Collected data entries
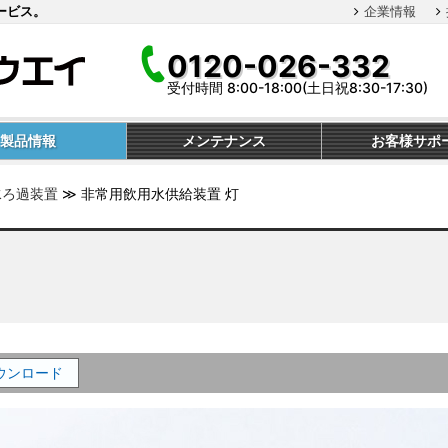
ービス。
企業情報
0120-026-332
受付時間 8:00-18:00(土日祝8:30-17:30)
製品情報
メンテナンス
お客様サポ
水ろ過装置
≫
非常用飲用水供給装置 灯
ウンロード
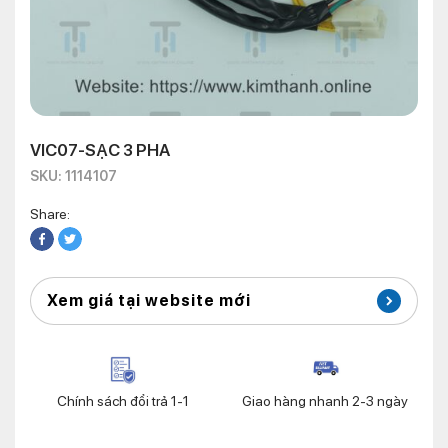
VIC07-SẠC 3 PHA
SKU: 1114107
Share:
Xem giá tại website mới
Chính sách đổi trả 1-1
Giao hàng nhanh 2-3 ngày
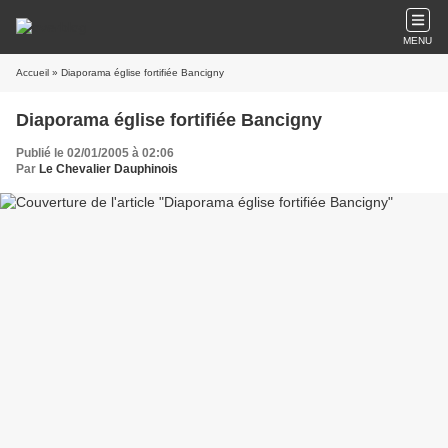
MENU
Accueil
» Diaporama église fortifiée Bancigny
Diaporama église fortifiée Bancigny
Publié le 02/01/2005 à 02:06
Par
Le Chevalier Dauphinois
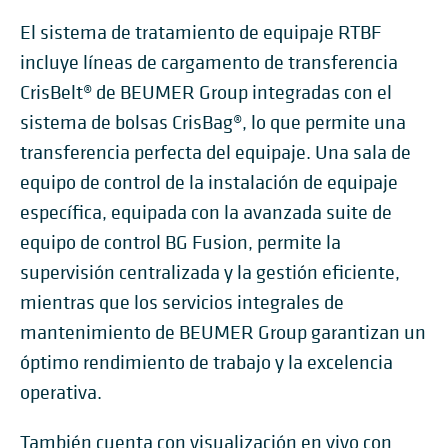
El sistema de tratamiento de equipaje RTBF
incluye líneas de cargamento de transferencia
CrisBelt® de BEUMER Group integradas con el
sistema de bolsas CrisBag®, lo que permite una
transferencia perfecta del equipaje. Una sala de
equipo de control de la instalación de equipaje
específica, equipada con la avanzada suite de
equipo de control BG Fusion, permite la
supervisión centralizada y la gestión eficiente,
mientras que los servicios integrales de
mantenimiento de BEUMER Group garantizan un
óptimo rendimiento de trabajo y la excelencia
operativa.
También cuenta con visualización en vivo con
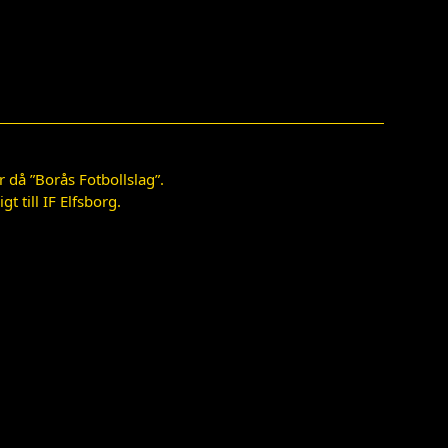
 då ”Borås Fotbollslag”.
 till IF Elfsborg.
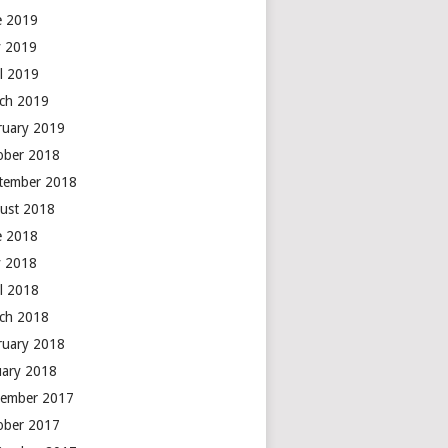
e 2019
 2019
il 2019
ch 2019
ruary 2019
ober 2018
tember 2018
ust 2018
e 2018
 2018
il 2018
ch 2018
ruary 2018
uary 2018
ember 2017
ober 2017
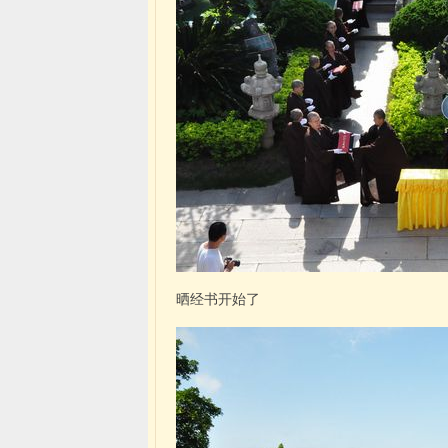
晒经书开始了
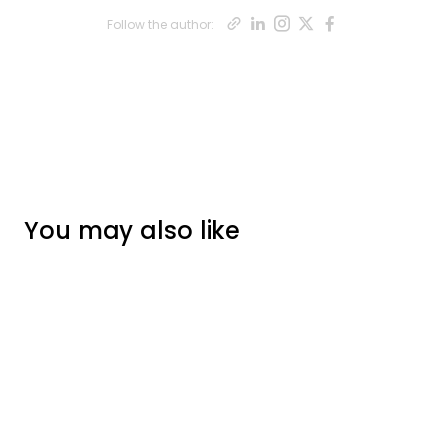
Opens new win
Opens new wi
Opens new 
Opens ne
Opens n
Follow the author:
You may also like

==

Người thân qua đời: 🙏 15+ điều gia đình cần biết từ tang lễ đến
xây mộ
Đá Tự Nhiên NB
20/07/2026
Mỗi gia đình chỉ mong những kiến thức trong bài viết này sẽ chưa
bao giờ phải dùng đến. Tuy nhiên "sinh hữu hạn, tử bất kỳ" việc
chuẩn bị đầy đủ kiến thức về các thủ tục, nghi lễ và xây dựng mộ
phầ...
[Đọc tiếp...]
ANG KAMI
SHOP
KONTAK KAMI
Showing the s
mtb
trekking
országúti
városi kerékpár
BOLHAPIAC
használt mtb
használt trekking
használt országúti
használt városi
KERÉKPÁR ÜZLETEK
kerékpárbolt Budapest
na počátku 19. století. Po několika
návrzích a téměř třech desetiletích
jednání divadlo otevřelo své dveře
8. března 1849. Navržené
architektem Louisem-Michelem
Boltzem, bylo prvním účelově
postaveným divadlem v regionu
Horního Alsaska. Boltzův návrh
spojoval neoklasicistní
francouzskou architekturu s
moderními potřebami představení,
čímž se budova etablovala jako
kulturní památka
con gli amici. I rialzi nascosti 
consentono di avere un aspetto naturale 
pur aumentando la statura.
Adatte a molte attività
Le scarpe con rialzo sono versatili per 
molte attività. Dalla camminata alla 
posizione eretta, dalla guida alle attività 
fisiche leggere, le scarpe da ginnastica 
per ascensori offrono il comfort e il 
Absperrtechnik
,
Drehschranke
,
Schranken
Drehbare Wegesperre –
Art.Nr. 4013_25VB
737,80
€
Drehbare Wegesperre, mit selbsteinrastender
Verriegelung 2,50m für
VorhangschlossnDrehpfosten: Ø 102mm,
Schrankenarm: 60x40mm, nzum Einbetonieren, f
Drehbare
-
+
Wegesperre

**TASK GOAL**
Identify the lines of the data that contain the word "fortifiée". Copy each of them.

**RESULT OF THIS TASK**
» Diaporama église fortifiée Bancigny
Diaporama église fortifiée Bancigny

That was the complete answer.